- EXERCISE BRIEF
Look below. Copy each line that has "order" in it.

[Opening SUPPLIED RECORDS section]

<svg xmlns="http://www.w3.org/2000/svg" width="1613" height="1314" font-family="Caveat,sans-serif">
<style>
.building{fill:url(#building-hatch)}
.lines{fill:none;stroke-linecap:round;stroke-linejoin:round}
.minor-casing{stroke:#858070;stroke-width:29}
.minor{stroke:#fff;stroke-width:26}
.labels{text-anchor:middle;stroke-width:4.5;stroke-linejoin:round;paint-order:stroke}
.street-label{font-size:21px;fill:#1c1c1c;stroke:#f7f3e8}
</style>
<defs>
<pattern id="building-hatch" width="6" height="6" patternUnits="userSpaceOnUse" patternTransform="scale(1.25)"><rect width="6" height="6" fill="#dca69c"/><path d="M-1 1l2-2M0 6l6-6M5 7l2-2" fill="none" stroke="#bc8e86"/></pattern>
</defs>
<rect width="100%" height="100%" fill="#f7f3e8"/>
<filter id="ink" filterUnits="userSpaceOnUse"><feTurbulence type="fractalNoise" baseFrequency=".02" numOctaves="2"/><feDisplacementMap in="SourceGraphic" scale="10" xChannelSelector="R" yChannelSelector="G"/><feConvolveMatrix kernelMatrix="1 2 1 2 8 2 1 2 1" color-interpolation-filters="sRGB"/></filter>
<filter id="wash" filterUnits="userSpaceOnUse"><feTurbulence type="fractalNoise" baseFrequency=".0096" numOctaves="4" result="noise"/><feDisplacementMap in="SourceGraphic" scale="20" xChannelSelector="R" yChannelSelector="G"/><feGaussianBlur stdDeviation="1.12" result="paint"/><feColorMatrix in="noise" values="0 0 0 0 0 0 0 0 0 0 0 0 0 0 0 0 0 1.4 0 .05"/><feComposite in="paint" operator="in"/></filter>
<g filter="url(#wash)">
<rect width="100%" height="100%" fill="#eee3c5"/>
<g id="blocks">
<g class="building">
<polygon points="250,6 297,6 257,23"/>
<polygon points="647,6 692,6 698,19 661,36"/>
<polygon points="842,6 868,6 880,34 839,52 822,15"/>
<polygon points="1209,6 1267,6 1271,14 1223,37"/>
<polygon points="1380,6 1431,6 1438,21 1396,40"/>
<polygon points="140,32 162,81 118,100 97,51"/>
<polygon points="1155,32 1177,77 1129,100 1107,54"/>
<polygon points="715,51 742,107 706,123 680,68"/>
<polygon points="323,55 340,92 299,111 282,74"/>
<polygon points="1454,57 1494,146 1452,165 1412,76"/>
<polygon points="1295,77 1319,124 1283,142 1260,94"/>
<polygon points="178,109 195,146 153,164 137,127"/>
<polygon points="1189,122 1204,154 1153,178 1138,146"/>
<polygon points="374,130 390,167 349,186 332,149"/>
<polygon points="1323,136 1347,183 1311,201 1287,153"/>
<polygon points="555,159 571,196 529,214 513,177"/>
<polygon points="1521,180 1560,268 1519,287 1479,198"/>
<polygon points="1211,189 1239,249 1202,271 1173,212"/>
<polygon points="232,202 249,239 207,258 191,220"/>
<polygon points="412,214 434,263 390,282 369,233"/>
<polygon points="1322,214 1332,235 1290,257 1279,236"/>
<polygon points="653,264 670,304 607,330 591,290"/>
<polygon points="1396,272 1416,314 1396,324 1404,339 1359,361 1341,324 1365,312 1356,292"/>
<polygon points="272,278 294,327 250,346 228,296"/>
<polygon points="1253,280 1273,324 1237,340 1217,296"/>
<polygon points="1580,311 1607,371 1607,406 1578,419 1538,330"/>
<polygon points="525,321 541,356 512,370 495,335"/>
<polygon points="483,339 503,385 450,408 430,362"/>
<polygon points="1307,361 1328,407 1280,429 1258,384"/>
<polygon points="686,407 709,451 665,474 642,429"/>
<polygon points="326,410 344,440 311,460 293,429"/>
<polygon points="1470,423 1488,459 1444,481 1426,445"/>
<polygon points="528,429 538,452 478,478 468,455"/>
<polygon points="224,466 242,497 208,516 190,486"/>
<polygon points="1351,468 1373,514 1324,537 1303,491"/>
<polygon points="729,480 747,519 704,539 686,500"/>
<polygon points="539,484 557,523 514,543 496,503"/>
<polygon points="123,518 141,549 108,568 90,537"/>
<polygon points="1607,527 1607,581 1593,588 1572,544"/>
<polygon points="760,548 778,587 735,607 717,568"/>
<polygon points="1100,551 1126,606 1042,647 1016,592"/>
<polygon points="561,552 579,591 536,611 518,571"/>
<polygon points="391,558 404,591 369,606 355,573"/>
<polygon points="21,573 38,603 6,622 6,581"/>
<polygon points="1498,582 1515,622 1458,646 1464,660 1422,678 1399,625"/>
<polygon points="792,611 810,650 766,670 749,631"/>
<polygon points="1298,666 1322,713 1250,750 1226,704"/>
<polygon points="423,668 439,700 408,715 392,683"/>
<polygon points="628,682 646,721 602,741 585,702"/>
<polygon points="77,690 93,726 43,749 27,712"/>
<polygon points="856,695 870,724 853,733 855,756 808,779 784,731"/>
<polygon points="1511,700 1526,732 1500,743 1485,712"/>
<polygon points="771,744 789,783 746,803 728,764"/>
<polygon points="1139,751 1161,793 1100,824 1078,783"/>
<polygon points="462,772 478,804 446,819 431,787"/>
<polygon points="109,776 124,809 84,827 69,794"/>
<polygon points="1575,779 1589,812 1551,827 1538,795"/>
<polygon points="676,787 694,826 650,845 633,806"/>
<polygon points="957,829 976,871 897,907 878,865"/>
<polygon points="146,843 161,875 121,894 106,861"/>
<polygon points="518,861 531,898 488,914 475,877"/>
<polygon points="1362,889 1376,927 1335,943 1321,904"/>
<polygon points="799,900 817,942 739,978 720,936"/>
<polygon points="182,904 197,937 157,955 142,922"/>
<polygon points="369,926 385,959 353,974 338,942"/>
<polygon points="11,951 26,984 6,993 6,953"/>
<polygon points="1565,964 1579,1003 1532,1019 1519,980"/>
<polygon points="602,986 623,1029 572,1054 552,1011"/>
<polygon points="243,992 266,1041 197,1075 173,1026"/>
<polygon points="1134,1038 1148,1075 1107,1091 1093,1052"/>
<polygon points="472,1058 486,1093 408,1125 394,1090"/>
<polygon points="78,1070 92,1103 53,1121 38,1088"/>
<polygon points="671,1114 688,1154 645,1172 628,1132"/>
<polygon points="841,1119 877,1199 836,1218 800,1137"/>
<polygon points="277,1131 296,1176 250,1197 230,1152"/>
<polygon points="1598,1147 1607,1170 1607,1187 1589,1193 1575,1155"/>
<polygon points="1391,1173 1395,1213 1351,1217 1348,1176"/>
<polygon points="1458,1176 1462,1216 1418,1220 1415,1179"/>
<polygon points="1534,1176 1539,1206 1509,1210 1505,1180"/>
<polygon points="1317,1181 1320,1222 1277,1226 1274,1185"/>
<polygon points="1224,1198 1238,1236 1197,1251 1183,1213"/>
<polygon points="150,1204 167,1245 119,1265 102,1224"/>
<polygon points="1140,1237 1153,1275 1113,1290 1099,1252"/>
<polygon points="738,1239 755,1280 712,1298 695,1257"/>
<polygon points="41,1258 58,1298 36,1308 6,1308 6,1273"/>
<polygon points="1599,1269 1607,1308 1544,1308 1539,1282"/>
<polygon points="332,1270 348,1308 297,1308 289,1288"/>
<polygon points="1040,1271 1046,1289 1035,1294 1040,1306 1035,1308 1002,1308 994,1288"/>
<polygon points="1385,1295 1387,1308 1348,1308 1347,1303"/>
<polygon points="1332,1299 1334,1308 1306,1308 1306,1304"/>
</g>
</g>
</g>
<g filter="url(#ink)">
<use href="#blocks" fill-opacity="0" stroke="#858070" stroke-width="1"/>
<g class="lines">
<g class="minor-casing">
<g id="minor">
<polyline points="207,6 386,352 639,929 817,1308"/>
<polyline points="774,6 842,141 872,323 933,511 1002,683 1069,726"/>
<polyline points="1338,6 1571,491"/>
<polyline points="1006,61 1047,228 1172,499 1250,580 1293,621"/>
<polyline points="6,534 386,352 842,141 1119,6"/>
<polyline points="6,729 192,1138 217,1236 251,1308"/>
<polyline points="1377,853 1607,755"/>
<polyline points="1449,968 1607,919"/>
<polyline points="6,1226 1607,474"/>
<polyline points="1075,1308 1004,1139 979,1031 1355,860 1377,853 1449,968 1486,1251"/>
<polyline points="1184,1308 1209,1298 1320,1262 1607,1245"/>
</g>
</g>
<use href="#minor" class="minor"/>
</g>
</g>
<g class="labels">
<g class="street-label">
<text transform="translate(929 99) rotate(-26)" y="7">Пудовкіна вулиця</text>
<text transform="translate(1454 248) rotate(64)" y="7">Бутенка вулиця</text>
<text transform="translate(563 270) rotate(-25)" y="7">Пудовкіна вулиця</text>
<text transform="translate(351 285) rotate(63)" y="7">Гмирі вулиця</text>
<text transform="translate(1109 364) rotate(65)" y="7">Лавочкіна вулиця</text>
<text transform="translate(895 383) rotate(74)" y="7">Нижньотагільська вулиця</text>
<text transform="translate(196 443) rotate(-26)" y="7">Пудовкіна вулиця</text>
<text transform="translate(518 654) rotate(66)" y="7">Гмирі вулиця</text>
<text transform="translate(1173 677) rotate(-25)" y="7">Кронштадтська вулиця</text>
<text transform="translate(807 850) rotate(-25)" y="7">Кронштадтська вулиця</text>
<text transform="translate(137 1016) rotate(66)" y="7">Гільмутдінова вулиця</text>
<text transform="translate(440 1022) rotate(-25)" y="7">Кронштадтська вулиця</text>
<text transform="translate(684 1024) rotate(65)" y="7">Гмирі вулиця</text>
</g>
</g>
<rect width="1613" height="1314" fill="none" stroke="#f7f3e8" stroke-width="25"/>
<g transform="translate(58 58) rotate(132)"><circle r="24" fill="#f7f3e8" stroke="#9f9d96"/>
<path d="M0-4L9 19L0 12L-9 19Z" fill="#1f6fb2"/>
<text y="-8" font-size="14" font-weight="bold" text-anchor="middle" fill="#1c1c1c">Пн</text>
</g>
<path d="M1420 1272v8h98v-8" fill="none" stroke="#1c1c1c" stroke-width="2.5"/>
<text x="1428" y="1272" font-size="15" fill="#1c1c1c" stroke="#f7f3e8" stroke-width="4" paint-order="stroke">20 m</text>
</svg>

[Closing SUPPLIED RECORDS section]

- RESPONSE TO THE EXERCISE
.labels{text-anchor:middle;stroke-width:4.5;stroke-linejoin:round;paint-order:stroke}
<text x="1428" y="1272" font-size="15" fill="#1c1c1c" stroke="#f7f3e8" stroke-width="4" paint-order="stroke">20 m</text>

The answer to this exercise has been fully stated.